At the same time human optimized approach to data generation and caching falls short. Of course the genetic algorithm from its definition is going to explore all of the types of data available to search for the solution probabilistically in the whole multidimensional space. Without any slim tails at the border of the space…
Missing entropy is the main cause of low robustness of financial models and trading systems. Respect for its valuation is going to increase robustness and validation od our optimizing solutions.
Once upon a time there was a term Artificial intelligence defined. It’s subcategories emerged soon after, some of them were inspired by nature. Be it reimplementation of evolution by natural selection proposed by Charles Darwin and Alfred Russel Wallace or deep learning inspired by the structures found in our own brains. Nowadays most of its implementations are tight to computational resources of universal processors, graphical cards, FPGA and ASIC circuits.
Genetic programming algorithm
We might have started from the easier target it seems. Genetic programming is a technique generating computer programs using evolution based algorithm.

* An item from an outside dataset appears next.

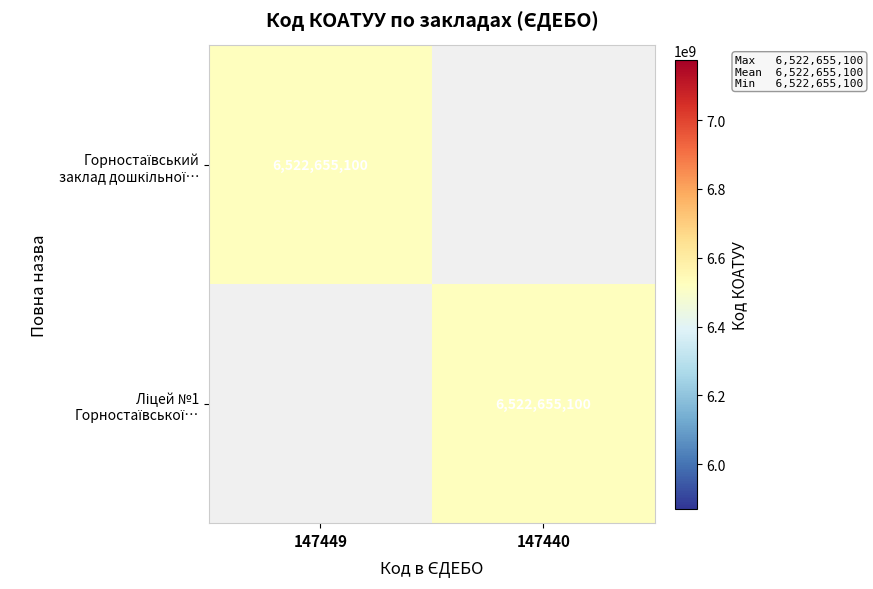

What is the highest value of the Горностаївський заклад дошкільної… series?

6522655100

As the start of a run the evolution algorithm is generating a population with set number of randomly generated individuals. Each individual is represented as a list of specific number of trees.
Each tree in the individual represents specific trading strategy behavior – be it asset selection, entry condition, entry filter, stop loss, exit condition, exit filter. Six trees in every individual in this specific case.

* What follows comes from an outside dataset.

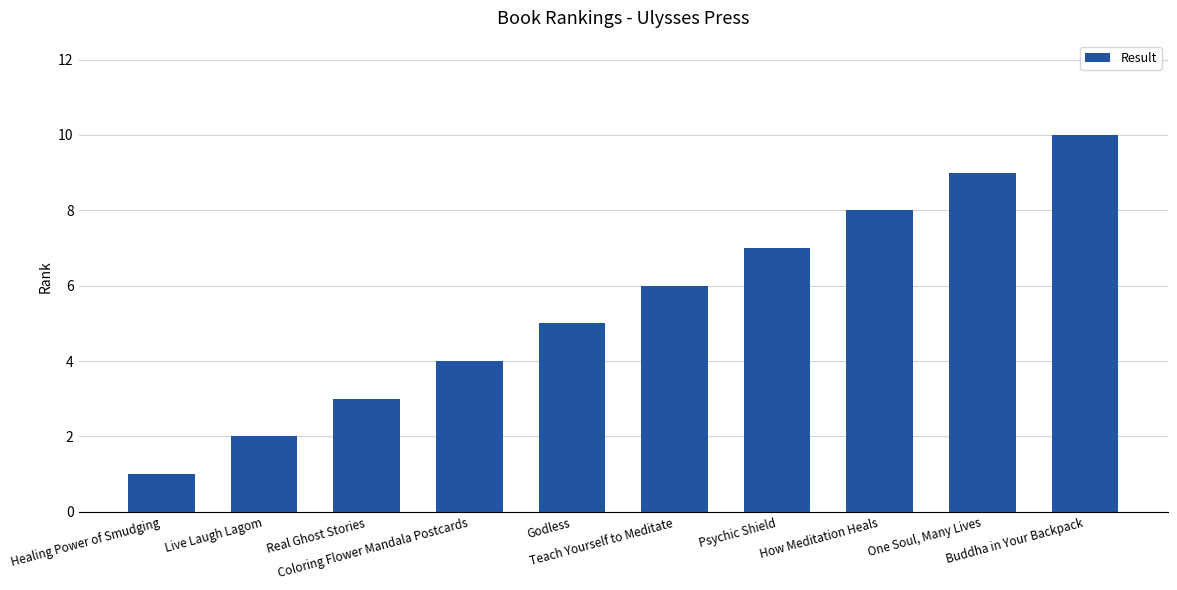

What is the label of the 9th bar from the left?

One Soul, Many Lives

Each individual is run as a trading strategy. It might generate some trades then statistics are calculated. Various statistics can be used for the individual fitness. Right now we are using sharpe ratio multiplied by number of trades to push the evolution algorithm to prefer individuals with higher number of trades.
Based on fitness the evolution algorithm selects individuals for mating and mutating phase. Mated/mutated individuals are made part of the population and the individual’s fitness is calculated again. The best individual is kept in the hall of fame.
This iterative process goes on and after several generations we are expecting working trading strategy in the hall of fame.
“Slowness” of Python is negligent as most of the time is spend calculating an individual fitness. Our individuals are creating signals – genetic programming trees are made with numpy and talib optimized functions (C code), the trading algorithm is represented as fully optimized state machine in Cython. In another words from programming point of view it’s mixed vectorized and event based approach to trading system programming.
By changing of fitness function we can push the evolution algorithm to generate specific trading strategies. Be it specific risk profile, maximum profit or optimized portfolio. There is a possibility to optimize just part of already existing strategy – for an example we will be taking an existing strategy with defined entries and the genetic programing will be evolving strategy exits. Additional inputs are possible to use as well – sources of sentiment information, market and intermarket indices, deep learning networks with pre-trained alphas and well known market alpha signals, etc.
Interesting thing with genetic programming and big amount of alpha factors might be ability to select ones which really matter in the market without being tight to usual evaluation within specific number of days to the future.